Instructions to follow:
All records below must be written out exactly, with the pictures excluded.

Exercise inputs:
◆ ◆ ◆ ◆ ◆
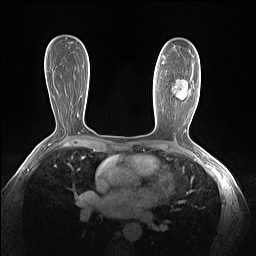
Breast MRI (dynamic contrast-enhanced), one axial slice; slice 82 of 160 in the series (ordered by position); dynamic contrast-enhanced series, time point 2 of 7 at this slice position (early post-contrast); 1.5 T; TE 1.4 ms, TR 5 ms; 1.3 mm slice thickness; 256 × 256 image matrix, field of view 320 × 320 mm. Female patient.
Outlined on this slice (semi-automatic segmentation, software-assisted and operator-edited):
- enhancing-tissue mask used for the functional tumour volume (all voxels passing the contrast-enhancement thresholds inside the analysis volume; usually the tumour): bounding box [x1, y1, x2, y2] px = [163, 56, 188, 92]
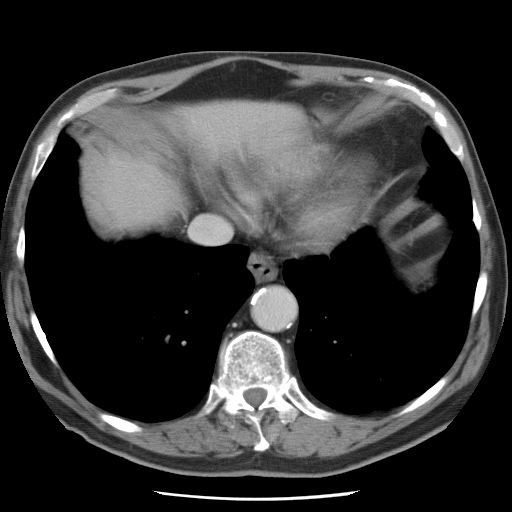
Contrast-enhanced abdominal CT, one axial slice; soft-tissue window (W 400 / L 40 HU); 5 mm slice thickness; 512 × 512 image matrix. Case-level facts recorded for this patient, not image findings: patient: female, age 74 years at operation; diagnosis: colorectal cancer liver metastases, imaged before liver resection; multiple liver metastases: yes; largest metastasis: 2.4 cm; disease in both lobes: yes.
Outlined on this slice (manually delineated by an expert):
- liver: bounding box <97,102,289,228> (left, top, right, bottom; pixels)
- planned liver remnant (the part of the liver to remain after resection): <99,171,162,226>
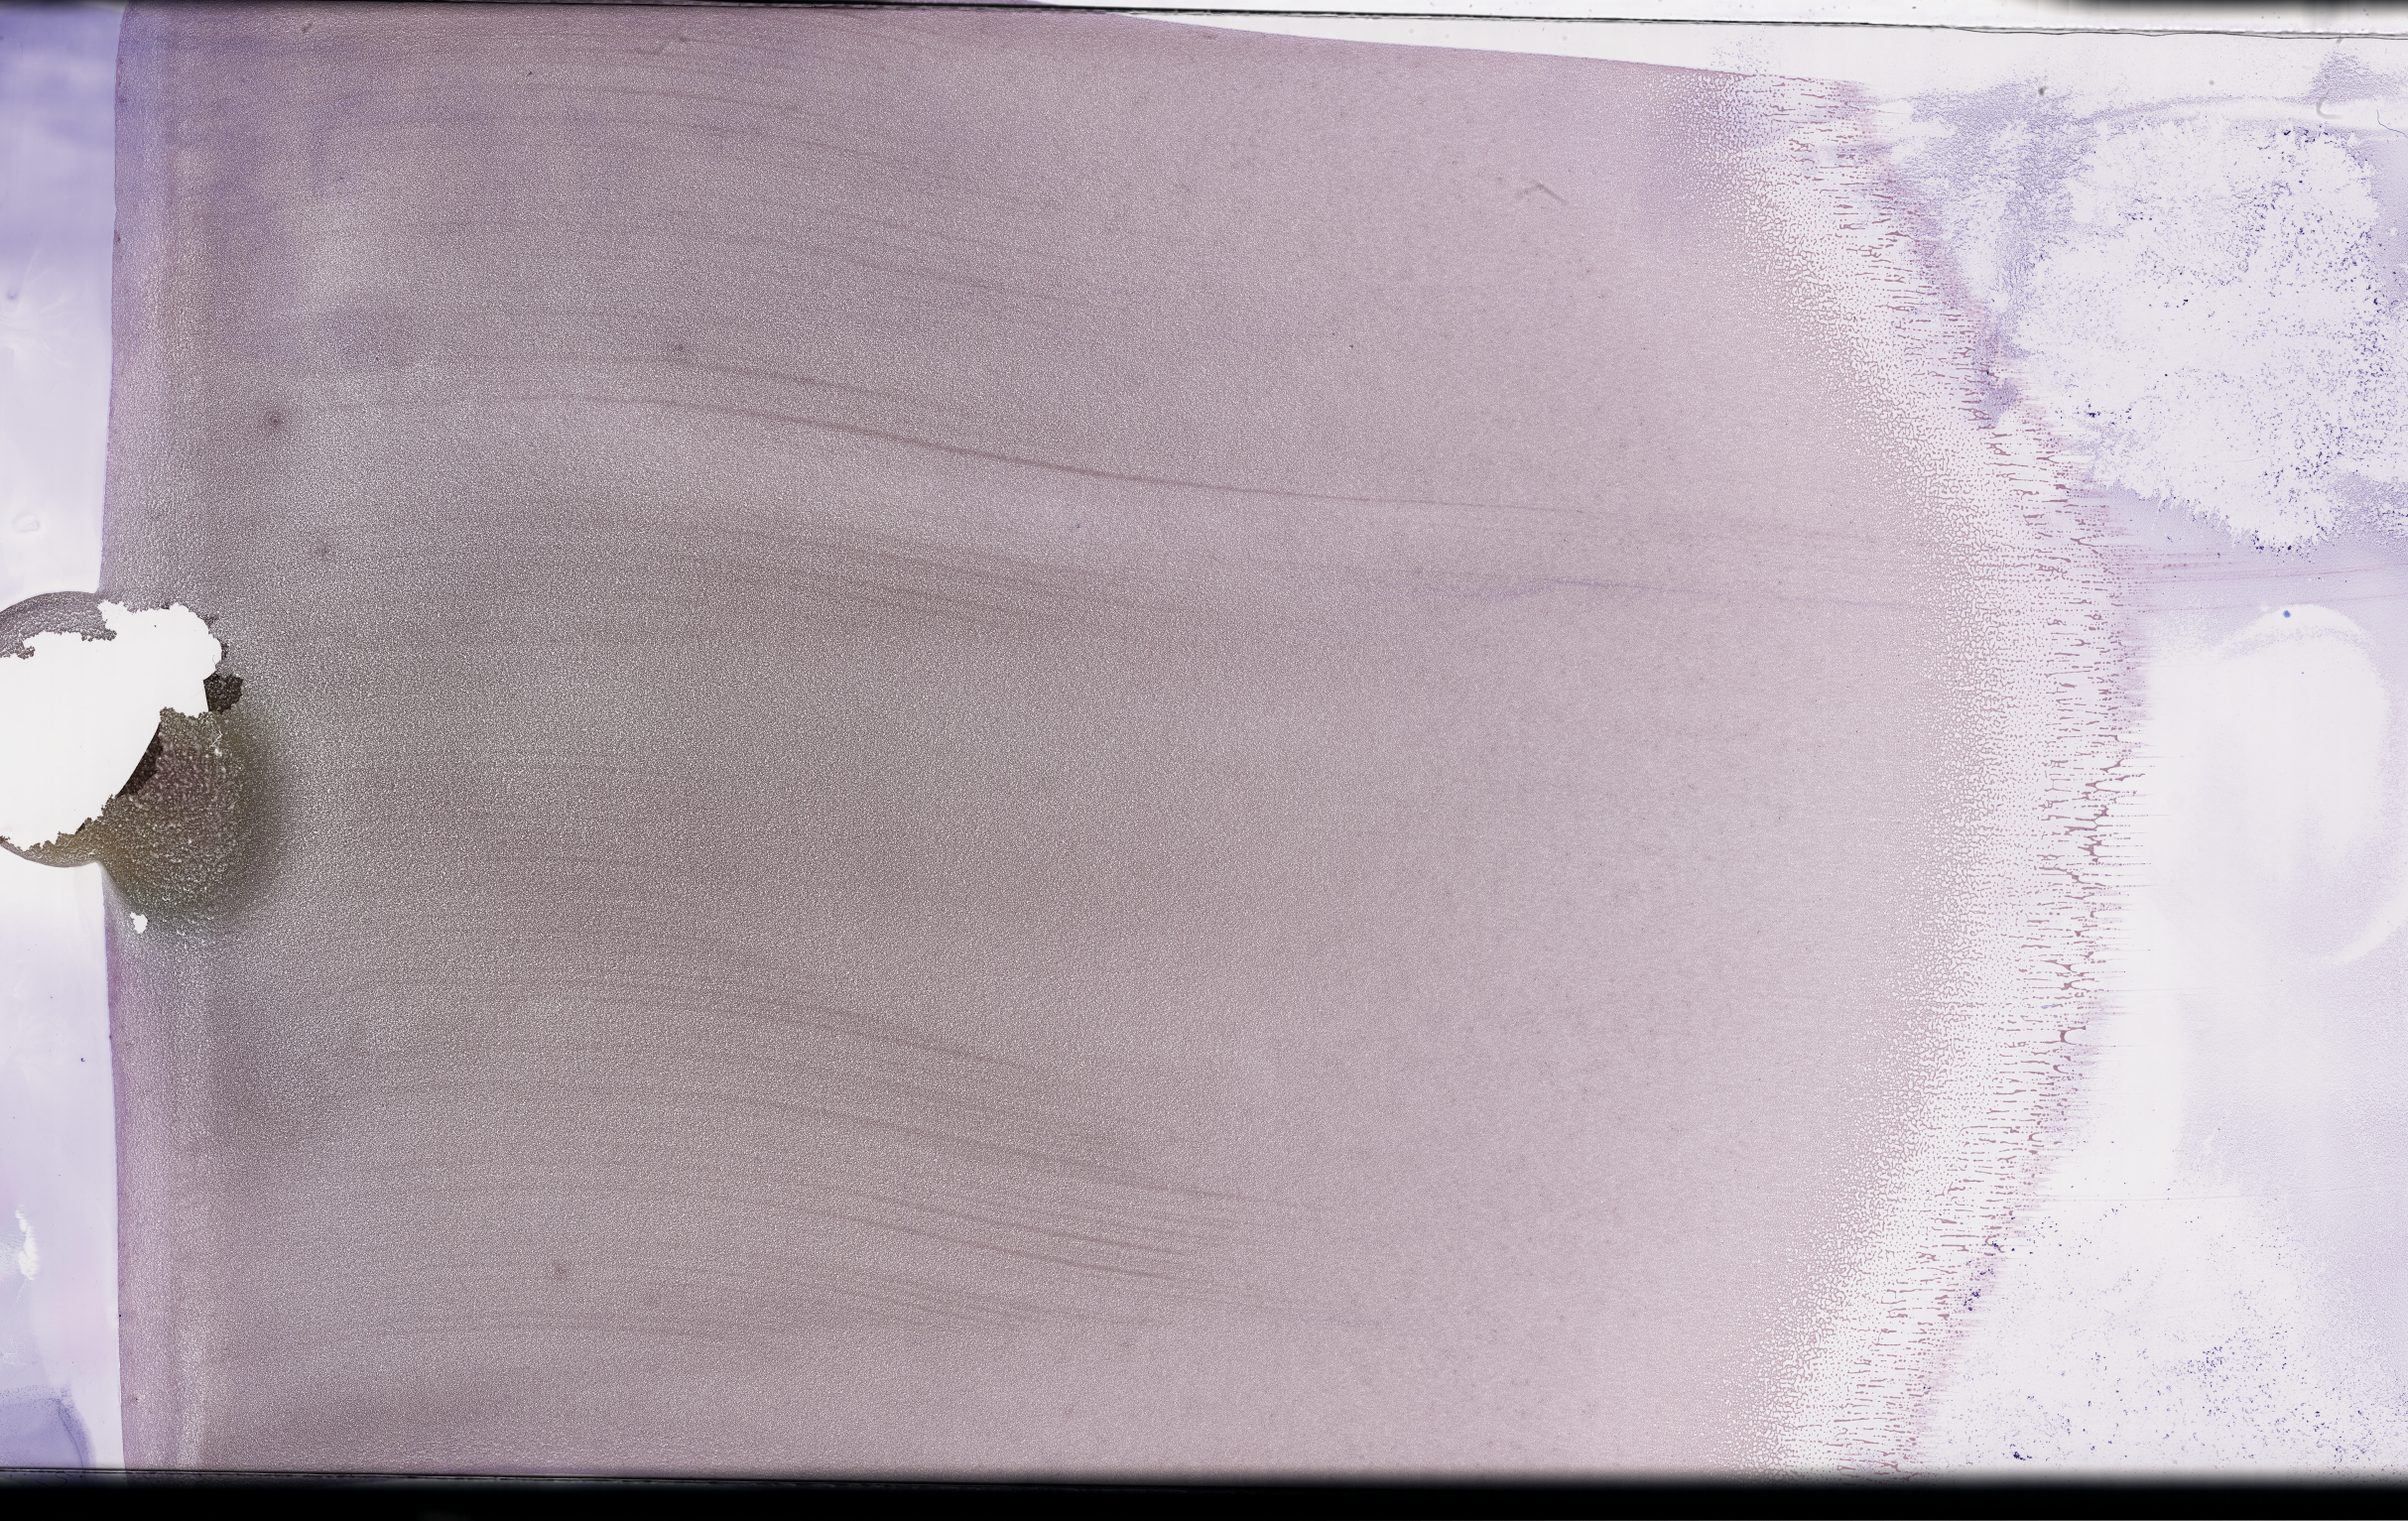
Wright-Giemsa-stained whole blood smear, whole-slide image — shown as a low-resolution overview of the whole scanned area (about 39.2 x 24.8 mm). EDTA-anticoagulated smear. Collected on treatment. Patient sex: male.
* from a patient with: Plasma Cell Myeloma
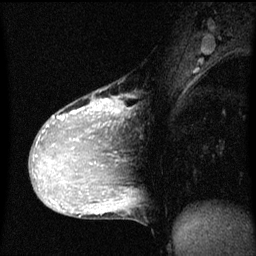
Breast MRI (dynamic contrast-enhanced), one sagittal slice; slice 30 of 60 in the series (ordered by position); dynamic contrast-enhanced series, image 2 of 3 at this slice position (ordered by acquisition); 1.5 T; TE 4.2 ms, TR 8 ms; 2 mm slice thickness; 256 × 256 image matrix, field of view 200 × 200 mm. Patient: female, 36 years.
Annotated regions visible in this slice (semi-automatic segmentation, software-assisted and operator-edited):
- analysis volume of interest (the breast-tissue region the enhancement analysis was run in; not a lesion): box from (x=33, y=90) to (x=119, y=169) px
- tumour enhancement mask (voxels above the 70 % enhancement threshold inside the analysis volume of interest): (x=37, y=100)–(x=119, y=165)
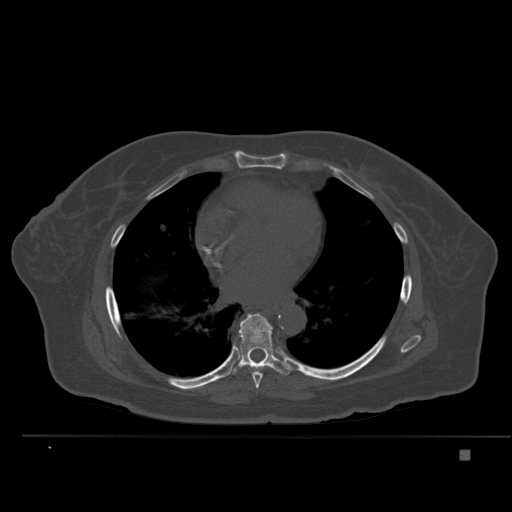
CT including the spine, one axial slice. Slice 316 of 477 in the series (ordered by position). Bone window (W 1800 / L 400 HU). 1.5 mm slice thickness. 512 × 512 image matrix. Female patient, age 74 years. From the clinical record (not read from this slice): primary cancer: colon.
Outlined on this slice (semi-automatically segmented with operator editing):
- T7 vertebra: bounding box <252,372,263,389> (left, top, right, bottom; pixels)
- T8 vertebra: <228,313,289,376>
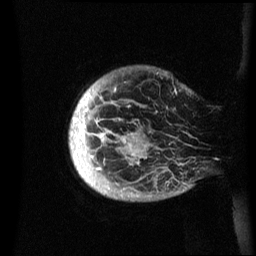
Breast MRI (dynamic contrast-enhanced), one sagittal slice. Position 3 of 60 along the scan axis. Dynamic contrast-enhanced series, image 2 of 3 at this slice position (ordered by acquisition). 1.5 T. TE 4.2 ms, TR 8.4 ms. 256 × 256 image matrix, field of view 230 × 230 mm. Female patient, age 48 years.
Structures marked on this image (semi-automatic segmentation, software-assisted and operator-edited):
- analysis volume of interest (the breast-tissue region the enhancement analysis was run in; not a lesion): bounding box <69,66,199,202> (left, top, right, bottom; pixels)
- tumour enhancement mask (voxels above the 70 % enhancement threshold inside the analysis volume of interest): <71,87,146,170>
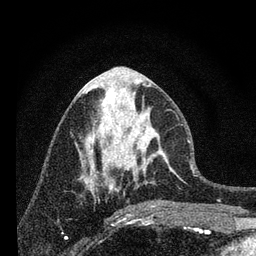
Breast MRI, one axial slice. Position 32 of 80 along the scan axis. Cropped to one breast. Dynamic contrast-enhanced series, time point 2 of 7 at this slice position (early post-contrast). 3 T. TE 2.2 ms, TR 6 ms. 2 mm slice thickness. 256 × 256 image matrix. Female patient.
Outlined on this slice (semi-automatic segmentation, software-assisted and operator-edited):
- enhancing-tissue mask used for the functional tumour volume (all voxels passing the contrast-enhancement thresholds inside the analysis volume; usually the tumour): bounding box <96,91,176,183> (left, top, right, bottom; pixels)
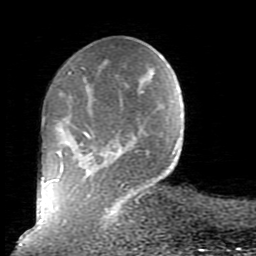
Breast MRI (dynamic contrast-enhanced), one axial slice. Cropped to one breast. Dynamic contrast-enhanced series, time point 2 of 10 at this slice position (early post-contrast). 1.5 T. TE 2.6 ms, TR 5.9 ms. 2 mm slice thickness. 256 × 256 image matrix, field of view 160 × 160 mm. Female patient.
Structures marked on this image (semi-automatically segmented with operator editing):
- enhancing-tissue mask used for the functional tumour volume (all voxels passing the contrast-enhancement thresholds inside the analysis volume; usually the tumour): bounding box <55,67,179,230> (left, top, right, bottom; pixels)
◆ ◆ ◆ ◆ ◆
Output for this exercise:
Breast MRI (dynamic contrast-enhanced), one axial slice; slice 82 of 160 in the series (ordered by position); dynamic contrast-enhanced series, time point 2 of 7 at this slice position (early post-contrast); 1.5 T; TE 1.4 ms, TR 5 ms; 1.3 mm slice thickness; 256 × 256 image matrix, field of view 320 × 320 mm. Female patient.
Outlined on this slice (semi-automatic segmentation, software-assisted and operator-edited):
- enhancing-tissue mask used for the functional tumour volume (all voxels passing the contrast-enhancement thresholds inside the analysis volume; usually the tumour): bounding box [x1, y1, x2, y2] px = [163, 56, 188, 92]
Contrast-enhanced abdominal CT, one axial slice; soft-tissue window (W 400 / L 40 HU); 5 mm slice thickness; 512 × 512 image matrix. Case-level facts recorded for this patient, not image findings: patient: female, age 74 years at operation; diagnosis: colorectal cancer liver metastases, imaged before liver resection; multiple liver metastases: yes; largest metastasis: 2.4 cm; disease in both lobes: yes.
Outlined on this slice (manually delineated by an expert):
- liver: bounding box <97,102,289,228> (left, top, right, bottom; pixels)
- planned liver remnant (the part of the liver to remain after resection): <99,171,162,226>
Wright-Giemsa-stained whole blood smear, whole-slide image — shown as a low-resolution overview of the whole scanned area (about 39.2 x 24.8 mm). EDTA-anticoagulated smear. Collected on treatment. Patient sex: male.
* from a patient with: Plasma Cell Myeloma
Breast MRI (dynamic contrast-enhanced), one sagittal slice; slice 30 of 60 in the series (ordered by position); dynamic contrast-enhanced series, image 2 of 3 at this slice position (ordered by acquisition); 1.5 T; TE 4.2 ms, TR 8 ms; 2 mm slice thickness; 256 × 256 image matrix, field of view 200 × 200 mm. Patient: female, 36 years.
Annotated regions visible in this slice (semi-automatic segmentation, software-assisted and operator-edited):
- analysis volume of interest (the breast-tissue region the enhancement analysis was run in; not a lesion): box from (x=33, y=90) to (x=119, y=169) px
- tumour enhancement mask (voxels above the 70 % enhancement threshold inside the analysis volume of interest): (x=37, y=100)–(x=119, y=165)
CT including the spine, one axial slice. Slice 316 of 477 in the series (ordered by position). Bone window (W 1800 / L 400 HU). 1.5 mm slice thickness. 512 × 512 image matrix. Female patient, age 74 years. From the clinical record (not read from this slice): primary cancer: colon.
Outlined on this slice (semi-automatically segmented with operator editing):
- T7 vertebra: bounding box <252,372,263,389> (left, top, right, bottom; pixels)
- T8 vertebra: <228,313,289,376>
Breast MRI (dynamic contrast-enhanced), one sagittal slice. Position 3 of 60 along the scan axis. Dynamic contrast-enhanced series, image 2 of 3 at this slice position (ordered by acquisition). 1.5 T. TE 4.2 ms, TR 8.4 ms. 256 × 256 image matrix, field of view 230 × 230 mm. Female patient, age 48 years.
Structures marked on this image (semi-automatic segmentation, software-assisted and operator-edited):
- analysis volume of interest (the breast-tissue region the enhancement analysis was run in; not a lesion): bounding box <69,66,199,202> (left, top, right, bottom; pixels)
- tumour enhancement mask (voxels above the 70 % enhancement threshold inside the analysis volume of interest): <71,87,146,170>
Breast MRI, one axial slice. Position 32 of 80 along the scan axis. Cropped to one breast. Dynamic contrast-enhanced series, time point 2 of 7 at this slice position (early post-contrast). 3 T. TE 2.2 ms, TR 6 ms. 2 mm slice thickness. 256 × 256 image matrix. Female patient.
Outlined on this slice (semi-automatic segmentation, software-assisted and operator-edited):
- enhancing-tissue mask used for the functional tumour volume (all voxels passing the contrast-enhancement thresholds inside the analysis volume; usually the tumour): bounding box <96,91,176,183> (left, top, right, bottom; pixels)
Breast MRI (dynamic contrast-enhanced), one axial slice. Cropped to one breast. Dynamic contrast-enhanced series, time point 2 of 10 at this slice position (early post-contrast). 1.5 T. TE 2.6 ms, TR 5.9 ms. 2 mm slice thickness. 256 × 256 image matrix, field of view 160 × 160 mm. Female patient.
Structures marked on this image (semi-automatically segmented with operator editing):
- enhancing-tissue mask used for the functional tumour volume (all voxels passing the contrast-enhancement thresholds inside the analysis volume; usually the tumour): bounding box <55,67,179,230> (left, top, right, bottom; pixels)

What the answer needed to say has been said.